SSAs shouldn’t hurry to the January rush

GlobalCapital SSA plan for Jan 2024 001.jpg

Letting the biggest issuers test the market in the first two weeks of 2024 could pay off for tiddlers

Sovereign supranational and agency borrowers are gearing up for January, which is likely to be the biggest month for issuance all year.

Investors will have cash to deploy and so issuers will want to get their first deals over the line and start eating into their large borrowing requirements. As market participants will often tell you, the first deal of the year can set the tone for the subsequent few weeks and months.

But vigilance will be rewarded next year, as a deluge of supply from borrowers, as well as central banks clearing their balance sheets, threatens to push out euro SSA spreads and macroeconomic data threatens to destabilise the rally in bonds.

This year was characterised by huge volatility as the market tried to guess the path of interest rates. Issuers often found themselves on the wrong side of shifting markets and faced smaller issuance windows than they have been used to.

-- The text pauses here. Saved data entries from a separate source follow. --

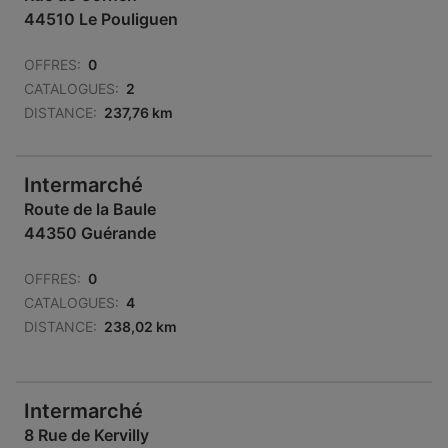
44510 Le Pouliguen
OFFRES:
0
CATALOGUES:
2
DISTANCE:
237,76 km
Intermarché
Route de la Baule
44350 Guérande
OFFRES:
0
CATALOGUES:
4
DISTANCE:
238,02 km
Intermarché
8 Rue de Kervilly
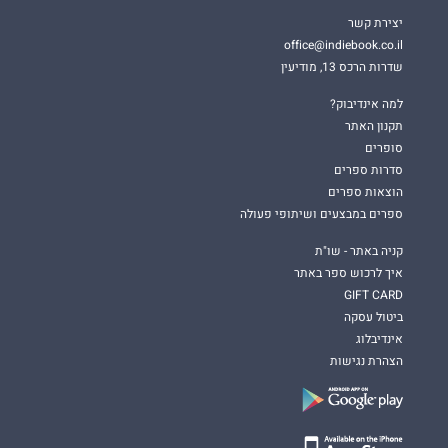
יצירת קשר
office@indiebook.co.il
שדרות הרכס 13, מודיעין
למה אינדיבוק?
תקנון האתר
סופרים
סדרות ספרים
הוצאות ספרים
ספרים במבצעים ושיתופי פעולה
קניה באתר - שו"ת
איך לרכוש ספר באתר
GIFT CARD
ביטול עסקה
אינדיבלוג
הצהרת נגישות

Interest rate futures prices imply 152bp of rate cuts by the time the US Federal Reserve meets in December 2024, while the dot plot of its members’ expectations for rates last week signalled just three cuts in total in that time.

The 10 year US Treasury is at its lowest yield since July. The Bank of England got some good news on Wednesday too as the latest UK CPI data suggested core inflation had fallen to 5.1%, below expectations.

But this rally has not been tested with issuance, as the primary market all but shut at the end of October, and bankers and issuers cannot say with confidence that they know exactly what investors will be thinking come January.

While KfW and the European Investment Bank will no doubt enjoy successful deals at the start of the year, other issuers might want to hold off before jumping in and following the leader, let alone trying to be first themselves. As tempting as it is to let the fear of missing out take hold, smaller issuers, particularly those not offering an interesting spread over larger borrowers, risk getting brushed over should investors decide to take a more cautious approach.

With the European Union’s first syndication set for the third week of January, it might work better for issuers to watch how the market takes down the supply and set their sights on the first window after that.